== Task details ==
Could you copy the records word for word, starting at their first line and stopping after the line that contains "v(-46.48, 9.24) *"?

== Data supplied ==
## begin

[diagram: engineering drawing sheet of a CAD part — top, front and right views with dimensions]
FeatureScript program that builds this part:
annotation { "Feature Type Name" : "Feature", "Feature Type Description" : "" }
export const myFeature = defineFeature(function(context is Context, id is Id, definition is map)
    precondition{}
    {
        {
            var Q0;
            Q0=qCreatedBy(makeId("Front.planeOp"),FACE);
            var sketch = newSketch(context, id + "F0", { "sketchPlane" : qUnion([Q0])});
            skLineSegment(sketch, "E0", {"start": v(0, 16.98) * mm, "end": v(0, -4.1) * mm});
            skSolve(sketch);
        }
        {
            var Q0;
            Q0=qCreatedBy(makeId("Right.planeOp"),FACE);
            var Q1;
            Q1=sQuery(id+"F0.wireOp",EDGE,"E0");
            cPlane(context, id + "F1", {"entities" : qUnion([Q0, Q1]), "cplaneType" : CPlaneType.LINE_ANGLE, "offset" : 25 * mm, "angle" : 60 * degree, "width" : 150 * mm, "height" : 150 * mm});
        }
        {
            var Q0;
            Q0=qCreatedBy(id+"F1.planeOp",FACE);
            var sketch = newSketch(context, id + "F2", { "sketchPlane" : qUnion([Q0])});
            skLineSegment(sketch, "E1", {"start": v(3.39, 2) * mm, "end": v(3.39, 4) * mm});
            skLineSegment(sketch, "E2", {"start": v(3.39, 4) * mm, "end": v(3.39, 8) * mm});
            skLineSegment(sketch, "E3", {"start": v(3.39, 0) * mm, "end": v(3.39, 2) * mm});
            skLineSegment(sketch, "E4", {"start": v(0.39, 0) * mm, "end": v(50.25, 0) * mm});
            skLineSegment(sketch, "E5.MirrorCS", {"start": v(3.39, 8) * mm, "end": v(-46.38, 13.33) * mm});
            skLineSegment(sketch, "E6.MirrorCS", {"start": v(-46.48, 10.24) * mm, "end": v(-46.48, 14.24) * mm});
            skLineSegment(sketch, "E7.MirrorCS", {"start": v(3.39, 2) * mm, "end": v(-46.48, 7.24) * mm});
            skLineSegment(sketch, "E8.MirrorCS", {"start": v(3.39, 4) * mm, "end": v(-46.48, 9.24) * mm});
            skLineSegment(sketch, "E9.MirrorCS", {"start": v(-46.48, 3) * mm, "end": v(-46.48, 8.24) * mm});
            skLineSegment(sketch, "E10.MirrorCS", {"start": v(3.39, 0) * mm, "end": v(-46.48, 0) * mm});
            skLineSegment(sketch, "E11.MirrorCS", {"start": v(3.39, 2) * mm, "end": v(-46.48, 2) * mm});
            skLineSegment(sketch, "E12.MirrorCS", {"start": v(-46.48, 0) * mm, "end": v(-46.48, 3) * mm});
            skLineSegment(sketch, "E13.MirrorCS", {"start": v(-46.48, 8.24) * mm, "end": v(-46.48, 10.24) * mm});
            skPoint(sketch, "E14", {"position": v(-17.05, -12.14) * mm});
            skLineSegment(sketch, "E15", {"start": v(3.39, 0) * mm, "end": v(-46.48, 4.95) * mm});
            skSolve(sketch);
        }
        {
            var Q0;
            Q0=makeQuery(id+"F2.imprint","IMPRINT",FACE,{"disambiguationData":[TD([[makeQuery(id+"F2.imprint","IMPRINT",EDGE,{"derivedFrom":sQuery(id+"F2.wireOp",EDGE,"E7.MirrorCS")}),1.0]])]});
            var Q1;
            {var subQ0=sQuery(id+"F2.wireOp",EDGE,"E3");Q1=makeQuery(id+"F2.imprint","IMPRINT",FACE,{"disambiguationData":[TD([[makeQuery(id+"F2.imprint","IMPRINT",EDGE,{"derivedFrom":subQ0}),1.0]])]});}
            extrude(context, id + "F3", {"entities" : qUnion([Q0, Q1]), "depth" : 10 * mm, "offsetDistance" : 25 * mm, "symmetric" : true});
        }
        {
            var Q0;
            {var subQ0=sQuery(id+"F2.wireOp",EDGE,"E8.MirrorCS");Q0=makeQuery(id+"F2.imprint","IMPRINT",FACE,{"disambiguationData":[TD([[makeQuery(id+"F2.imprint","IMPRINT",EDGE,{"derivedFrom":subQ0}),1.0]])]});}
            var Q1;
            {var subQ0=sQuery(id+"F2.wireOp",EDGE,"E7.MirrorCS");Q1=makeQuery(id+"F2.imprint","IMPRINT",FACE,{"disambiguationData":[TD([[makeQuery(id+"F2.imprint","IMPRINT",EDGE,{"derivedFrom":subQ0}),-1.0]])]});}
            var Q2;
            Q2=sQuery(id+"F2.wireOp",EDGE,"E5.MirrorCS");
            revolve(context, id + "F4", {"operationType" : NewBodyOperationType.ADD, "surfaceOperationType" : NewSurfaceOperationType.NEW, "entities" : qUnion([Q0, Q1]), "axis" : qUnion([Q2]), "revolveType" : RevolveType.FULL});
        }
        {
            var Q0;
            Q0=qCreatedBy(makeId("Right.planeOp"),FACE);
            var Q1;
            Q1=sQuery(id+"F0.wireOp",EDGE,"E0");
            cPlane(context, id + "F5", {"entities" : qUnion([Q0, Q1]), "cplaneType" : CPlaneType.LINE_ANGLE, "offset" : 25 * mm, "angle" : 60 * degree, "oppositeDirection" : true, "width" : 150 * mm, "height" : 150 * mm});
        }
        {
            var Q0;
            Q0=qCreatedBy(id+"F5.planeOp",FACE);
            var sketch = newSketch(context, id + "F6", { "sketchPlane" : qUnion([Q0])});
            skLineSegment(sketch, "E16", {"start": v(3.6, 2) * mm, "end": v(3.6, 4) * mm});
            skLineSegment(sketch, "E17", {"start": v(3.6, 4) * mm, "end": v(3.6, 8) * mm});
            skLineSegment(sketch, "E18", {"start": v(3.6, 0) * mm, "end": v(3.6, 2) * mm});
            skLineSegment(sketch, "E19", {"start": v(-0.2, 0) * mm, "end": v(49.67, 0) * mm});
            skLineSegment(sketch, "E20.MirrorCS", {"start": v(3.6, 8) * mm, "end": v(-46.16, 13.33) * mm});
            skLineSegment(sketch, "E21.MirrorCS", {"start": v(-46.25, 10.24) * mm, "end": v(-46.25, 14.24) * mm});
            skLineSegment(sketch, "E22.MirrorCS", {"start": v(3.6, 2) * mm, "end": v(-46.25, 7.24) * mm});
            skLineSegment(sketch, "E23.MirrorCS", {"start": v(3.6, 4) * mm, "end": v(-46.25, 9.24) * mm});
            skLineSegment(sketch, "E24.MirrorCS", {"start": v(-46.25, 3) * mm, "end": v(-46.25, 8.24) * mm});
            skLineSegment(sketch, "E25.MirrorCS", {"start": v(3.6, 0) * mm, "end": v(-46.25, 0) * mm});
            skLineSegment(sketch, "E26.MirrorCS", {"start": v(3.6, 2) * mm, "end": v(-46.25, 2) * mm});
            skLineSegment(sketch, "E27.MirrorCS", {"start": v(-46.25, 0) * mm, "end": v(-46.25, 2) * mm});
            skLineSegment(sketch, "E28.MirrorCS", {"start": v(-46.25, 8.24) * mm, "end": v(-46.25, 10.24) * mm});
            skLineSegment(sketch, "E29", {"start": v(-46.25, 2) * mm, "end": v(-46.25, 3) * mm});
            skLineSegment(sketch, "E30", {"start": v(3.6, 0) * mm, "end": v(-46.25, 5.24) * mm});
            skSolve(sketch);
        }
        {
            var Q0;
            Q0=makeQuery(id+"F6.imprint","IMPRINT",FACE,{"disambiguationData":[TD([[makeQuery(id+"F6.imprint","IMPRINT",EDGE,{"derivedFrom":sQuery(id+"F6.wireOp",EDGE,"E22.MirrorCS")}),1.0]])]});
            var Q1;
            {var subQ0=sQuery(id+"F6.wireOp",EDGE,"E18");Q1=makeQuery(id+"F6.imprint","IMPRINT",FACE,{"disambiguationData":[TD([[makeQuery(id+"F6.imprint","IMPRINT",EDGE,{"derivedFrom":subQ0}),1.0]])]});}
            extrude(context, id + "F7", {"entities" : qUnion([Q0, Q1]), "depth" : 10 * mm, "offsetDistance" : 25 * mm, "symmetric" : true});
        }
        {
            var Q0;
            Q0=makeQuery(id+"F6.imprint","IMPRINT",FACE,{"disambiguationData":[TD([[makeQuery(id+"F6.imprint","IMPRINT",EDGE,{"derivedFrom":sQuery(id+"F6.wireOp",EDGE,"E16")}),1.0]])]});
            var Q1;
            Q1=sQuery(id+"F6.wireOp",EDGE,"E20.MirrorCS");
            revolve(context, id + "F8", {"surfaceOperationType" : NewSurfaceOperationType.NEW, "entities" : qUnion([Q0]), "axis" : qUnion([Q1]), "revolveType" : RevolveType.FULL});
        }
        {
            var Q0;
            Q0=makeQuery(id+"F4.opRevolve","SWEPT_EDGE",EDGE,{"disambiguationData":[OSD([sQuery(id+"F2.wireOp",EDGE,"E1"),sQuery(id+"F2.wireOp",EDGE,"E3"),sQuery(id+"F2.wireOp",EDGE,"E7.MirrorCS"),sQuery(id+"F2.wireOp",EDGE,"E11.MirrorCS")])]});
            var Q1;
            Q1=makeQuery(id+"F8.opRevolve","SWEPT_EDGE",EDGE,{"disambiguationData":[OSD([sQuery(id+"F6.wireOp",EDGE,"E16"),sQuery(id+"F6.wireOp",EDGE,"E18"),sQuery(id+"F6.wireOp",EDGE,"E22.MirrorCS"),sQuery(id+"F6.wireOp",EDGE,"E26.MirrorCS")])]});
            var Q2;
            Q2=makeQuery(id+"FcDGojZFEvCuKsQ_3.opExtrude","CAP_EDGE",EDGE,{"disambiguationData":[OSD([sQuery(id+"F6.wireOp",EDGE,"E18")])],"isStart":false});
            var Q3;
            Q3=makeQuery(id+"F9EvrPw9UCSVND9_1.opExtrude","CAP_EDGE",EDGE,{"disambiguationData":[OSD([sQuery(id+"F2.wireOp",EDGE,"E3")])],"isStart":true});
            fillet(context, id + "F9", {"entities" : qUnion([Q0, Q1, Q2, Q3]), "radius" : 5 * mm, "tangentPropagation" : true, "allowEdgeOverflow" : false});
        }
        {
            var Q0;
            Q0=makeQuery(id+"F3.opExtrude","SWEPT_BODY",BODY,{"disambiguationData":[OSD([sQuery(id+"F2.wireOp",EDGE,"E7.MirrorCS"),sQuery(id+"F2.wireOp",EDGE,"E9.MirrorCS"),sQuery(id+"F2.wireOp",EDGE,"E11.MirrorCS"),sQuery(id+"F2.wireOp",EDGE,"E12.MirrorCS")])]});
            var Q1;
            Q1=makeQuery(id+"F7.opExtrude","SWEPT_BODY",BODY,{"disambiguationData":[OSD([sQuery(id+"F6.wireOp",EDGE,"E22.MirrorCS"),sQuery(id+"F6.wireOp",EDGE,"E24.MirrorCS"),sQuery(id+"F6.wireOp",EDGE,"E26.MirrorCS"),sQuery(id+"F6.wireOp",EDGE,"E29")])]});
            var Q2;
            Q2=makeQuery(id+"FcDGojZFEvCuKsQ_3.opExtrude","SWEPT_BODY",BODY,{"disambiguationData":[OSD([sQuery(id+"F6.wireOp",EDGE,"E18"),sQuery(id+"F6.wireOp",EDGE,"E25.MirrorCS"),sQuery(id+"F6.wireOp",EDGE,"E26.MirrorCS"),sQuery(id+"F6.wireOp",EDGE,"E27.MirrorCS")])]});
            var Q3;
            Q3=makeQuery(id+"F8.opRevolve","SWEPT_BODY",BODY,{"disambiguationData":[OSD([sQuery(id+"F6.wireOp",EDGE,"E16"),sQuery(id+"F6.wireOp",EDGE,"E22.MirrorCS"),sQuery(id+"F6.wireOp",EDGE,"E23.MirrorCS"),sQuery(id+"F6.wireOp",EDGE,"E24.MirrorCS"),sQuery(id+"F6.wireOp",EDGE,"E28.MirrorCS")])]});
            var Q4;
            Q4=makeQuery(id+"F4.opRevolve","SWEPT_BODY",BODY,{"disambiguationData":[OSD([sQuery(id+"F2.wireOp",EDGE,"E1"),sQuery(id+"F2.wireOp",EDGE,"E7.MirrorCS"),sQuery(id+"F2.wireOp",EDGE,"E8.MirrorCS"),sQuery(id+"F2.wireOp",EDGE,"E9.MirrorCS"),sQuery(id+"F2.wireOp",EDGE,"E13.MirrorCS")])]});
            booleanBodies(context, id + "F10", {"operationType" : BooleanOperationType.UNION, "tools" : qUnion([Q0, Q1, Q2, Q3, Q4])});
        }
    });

## end

== Result for this task ==
[diagram: engineering drawing sheet of a CAD part — top, front and right views with dimensions]
FeatureScript program that builds this part:
annotation { "Feature Type Name" : "Feature", "Feature Type Description" : "" }
export const myFeature = defineFeature(function(context is Context, id is Id, definition is map)
    precondition{}
    {
        {
            var Q0;
            Q0=qCreatedBy(makeId("Front.planeOp"),FACE);
            var sketch = newSketch(context, id + "F0", { "sketchPlane" : qUnion([Q0])});
            skLineSegment(sketch, "E0", {"start": v(0, 16.98) * mm, "end": v(0, -4.1) * mm});
            skSolve(sketch);
        }
        {
            var Q0;
            Q0=qCreatedBy(makeId("Right.planeOp"),FACE);
            var Q1;
            Q1=sQuery(id+"F0.wireOp",EDGE,"E0");
            cPlane(context, id + "F1", {"entities" : qUnion([Q0, Q1]), "cplaneType" : CPlaneType.LINE_ANGLE, "offset" : 25 * mm, "angle" : 60 * degree, "width" : 150 * mm, "height" : 150 * mm});
        }
        {
            var Q0;
            Q0=qCreatedBy(id+"F1.planeOp",FACE);
            var sketch = newSketch(context, id + "F2", { "sketchPlane" : qUnion([Q0])});
            skLineSegment(sketch, "E1", {"start": v(3.39, 2) * mm, "end": v(3.39, 4) * mm});
            skLineSegment(sketch, "E2", {"start": v(3.39, 4) * mm, "end": v(3.39, 8) * mm});
            skLineSegment(sketch, "E3", {"start": v(3.39, 0) * mm, "end": v(3.39, 2) * mm});
            skLineSegment(sketch, "E4", {"start": v(0.39, 0) * mm, "end": v(50.25, 0) * mm});
            skLineSegment(sketch, "E5.MirrorCS", {"start": v(3.39, 8) * mm, "end": v(-46.38, 13.33) * mm});
            skLineSegment(sketch, "E6.MirrorCS", {"start": v(-46.48, 10.24) * mm, "end": v(-46.48, 14.24) * mm});
            skLineSegment(sketch, "E7.MirrorCS", {"start": v(3.39, 2) * mm, "end": v(-46.48, 7.24) * mm});
            skLineSegment(sketch, "E8.MirrorCS", {"start": v(3.39, 4) * mm, "end": v(-46.48, 9.24) * mm});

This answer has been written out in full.